Of course, staying "uninvolved" doesn't mean Trump won't whine incessantly.

President Trump put the Federal Reserve at the middle of Wednesday's stock-market selloff just minutes after the White House issued a statement playing down the drop by pointing to solid economic fundamentals."The Fed is making a mistake," Mr. Trump told reporters in Erie, Pa., after stock markets suffered their biggest decline in more than seven months. "I think the Fed has gone crazy.... I really disagree with what the Fed is doing, OK?"

A few hours later, the president told Fox News the central bank "is going loco." This morning, Trump reached out to Fox News again, insisting that the Fed is "getting a little too cute."

As a substantive matter, the president's argument isn't ridiculous. Trump's basic point is that the Federal Reserve shouldn't raise interest rates without significant evidence of inflation, and by the standards of this White House, that's a rather mainstream thing to say.

There are, however, a few problems with Trump's increasingly over-the-top lobbying.

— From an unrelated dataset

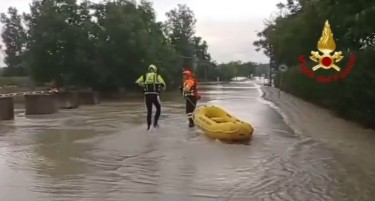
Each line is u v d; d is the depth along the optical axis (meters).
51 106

For one thing, one need not be obsessive about political norms to realize that it's a bad idea for a sitting president to undermine public confidence in the Federal Reserve, especially one led by a chairman the president personally chose.

Indeed, presidents have traditionally avoided rhetoric like this for practical reasons: leaders don't want to bait the Fed into raising rates as a demonstration of its independence.

For another, pretty much everything Trump is saying right now about interest rates is the opposite of what he said on the campaign trail two years ago. In fact, before he took office, Trump accused Janet Yellen, the then-chair of the Federal Reserve, of corruption for failing to raise rates under similar economic circumstances.

But even putting these angles aside, let's not overlook the broader context: Wall Street saw a very sharp slide yesterday, and this president has treated the stock market as a day-to-day report card on his economic competence. The more the indexes go up, the more Trump sees it as proof of his own excellence.

Which makes down days politically awkward. Trump, however, made clear yesterday that in the event of economic tumult, he already has a blame-shifting excuse ready to go: the buck stops at the Fed, not in the Oval Office.